No, this is not a Black Mirror episode.

  • A typical point that I severely miss from most discussions about AI is what it means for future artists or, in this case, future actors. And therefore what it means for us as a society.

    By taking the art from the artists, regardless of whether it’s an actor, illustrator, author, etc…, the way it is done currently, we will see much fewer people who will even try to learn these skills, or share them. At some point there won’t be anything new anymore.

  • Copyright needs reforms, it’s broken as fuck.

    The music and film industry have been exploiting this for decades and changing the entire model to a system where artists don’t hold copyrights or get compensated for their work, content or (soon) bodies. Art does not enter the public domain anymore. Greed is all there is.

    Burn it all down.

  • We are doing all the AI thing wrong. We were supposed to be replacing hard repetitive manual work with technology. Not replace the art creation.

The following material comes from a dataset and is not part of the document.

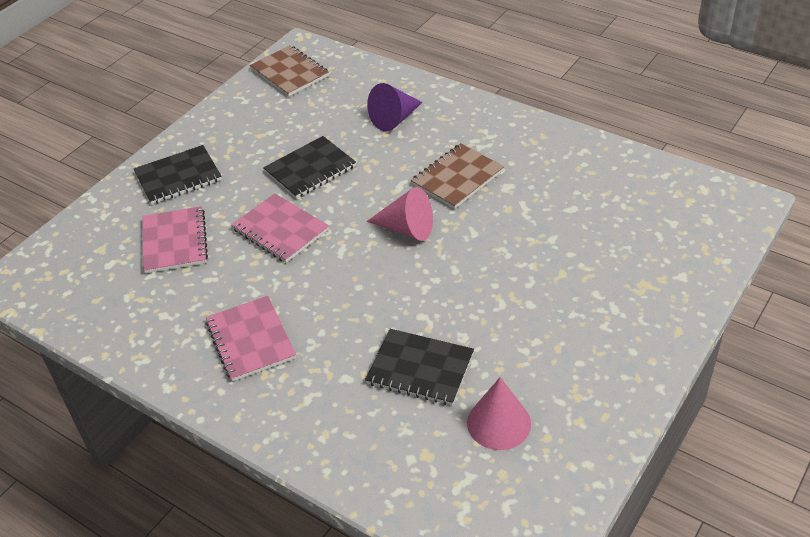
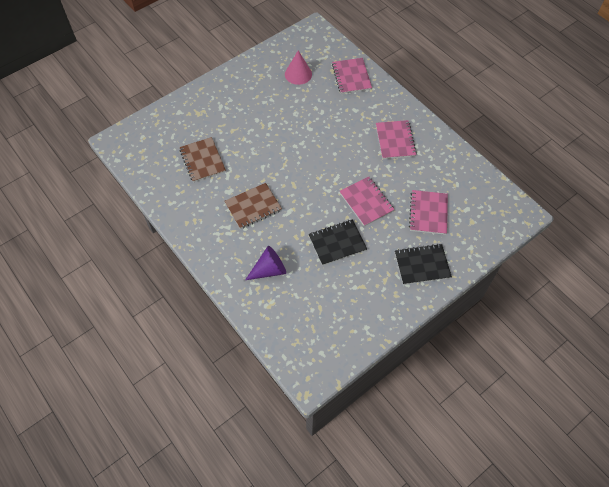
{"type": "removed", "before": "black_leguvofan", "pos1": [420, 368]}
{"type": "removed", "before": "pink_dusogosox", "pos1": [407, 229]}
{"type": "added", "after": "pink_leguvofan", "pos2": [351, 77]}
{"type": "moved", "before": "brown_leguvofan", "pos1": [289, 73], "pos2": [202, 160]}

    puts on Obi-Wan’s beard

    “Technology, you were the Chosen One! It was said that you would destroy the need for work, not join them! Let us focus on culture and enlightment, not leave us with the hard manual work!”

    • We were supposed to be replacing hard repetitive manual work with technology.

      That already happened, for the most part, 30-40 years ago in manufacturing and industrial applications. Factories employ a fraction of people they did before the 80s.

      • There is still a lot of hard manual (and underpaid) work left that AI and robotics sadly did not replace. Instead it seems to go for the jobs some people actually might enjoy first.

        I feel online platforms like the Fediverse are a conceivably bad place to discuss this, though. Because I assume a lot of people here do work in technical jobs they often enjoy at least a bit.

        But a huge chunk of people works in delivery, in warehouses, at assembly lines, as cleaners, in construction, the not so nice parts of elderly care, etc. etc.